(Stored dataset items)
========
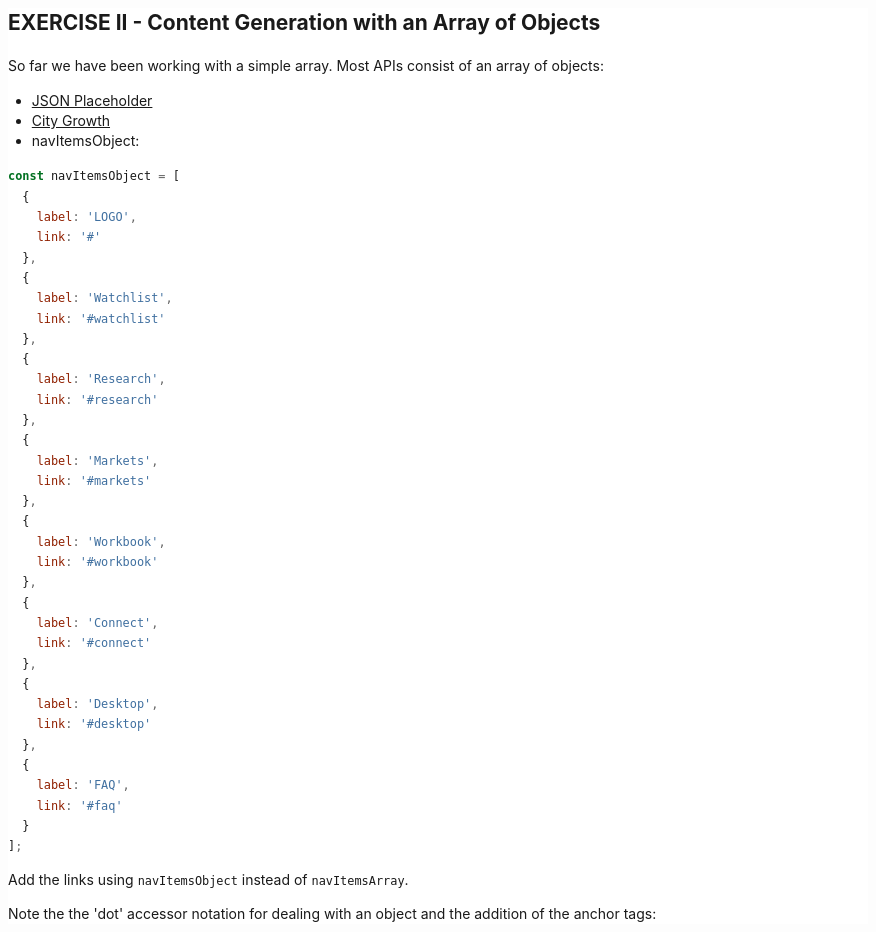 


## EXERCISE II - Content Generation with an Array of Objects

So far we have been working with a simple array. Most APIs consist of an array of objects:

- [JSON Placeholder](https://jsonplaceholder.typicode.com/posts)
- [City Growth](https://gist.githubusercontent.com/Miserlou/c5cd8364bf9b2420bb29/raw/2bf258763cdddd704f8ffd3ea9a3e81d25e2c6f6/cities.json)
- navItemsObject:

```js
const navItemsObject = [
  {
    label: 'LOGO',
    link: '#'
  },
  {
    label: 'Watchlist',
    link: '#watchlist'
  },
  {
    label: 'Research',
    link: '#research'
  },
  {
    label: 'Markets',
    link: '#markets'
  },
  {
    label: 'Workbook',
    link: '#workbook'
  },
  {
    label: 'Connect',
    link: '#connect'
  },
  {
    label: 'Desktop',
    link: '#desktop'
  },
  {
    label: 'FAQ',
    link: '#faq'
  }
];
```

Add the links using `navItemsObject` instead of `navItemsArray`.

Note the the 'dot' accessor notation for dealing with an object and the addition of the anchor tags:
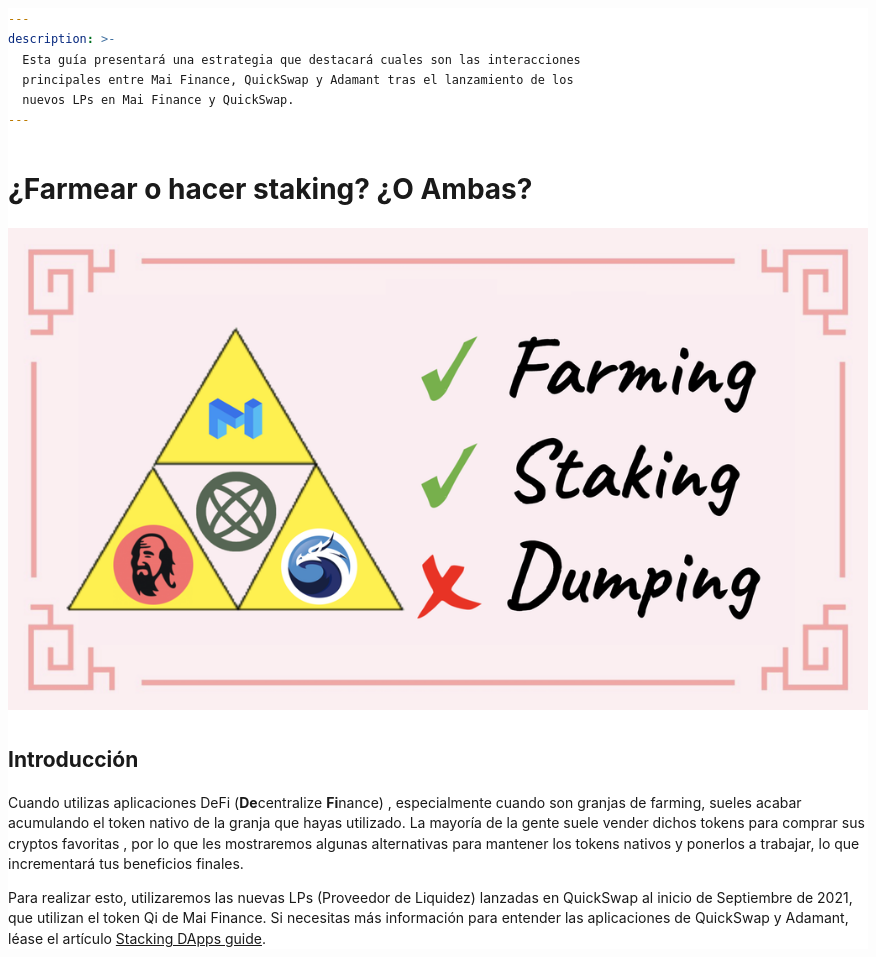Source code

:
 ```yaml
---
description: >-
  Esta guía presentará una estrategia que destacará cuales son las interacciones
  principales entre Mai Finance, QuickSwap y Adamant tras el lanzamiento de los
  nuevos LPs en Mai Finance y QuickSwap.
---
```


# ¿Farmear o hacer staking? ¿O Ambas?

![](../.gitbook/assets/screen-shot-2021-09-03-at-9.24.12-am.png)

## Introducción

Cuando utilizas aplicaciones DeFi (**De**centralize **Fi**nance) , especialmente cuando son granjas de farming, sueles acabar acumulando el token nativo de la granja que hayas utilizado. La mayoría de la gente suele vender dichos tokens para comprar sus cryptos favoritas , por lo que les mostraremos algunas alternativas para mantener los tokens nativos y ponerlos a trabajar, lo que incrementará tus beneficios finales.

Para realizar esto, utilizaremos las nuevas LPs (Proveedor de Liquidez) lanzadas en QuickSwap al inicio de Septiembre de 2021, que utilizan el token Qi de Mai Finance. Si necesitas más información para entender las aplicaciones de  QuickSwap y Adamant, léase el artículo [Stacking DApps guide](acumula-dapps-como-cromos.md).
========
What the exercise asks
Of the lines above, copy each that contains "with".

Result below
## EXERCISE II - Content Generation with an Array of Objects
So far we have been working with a simple array. Most APIs consist of an array of objects:
Note the the 'dot' accessor notation for dealing with an object and the addition of the anchor tags:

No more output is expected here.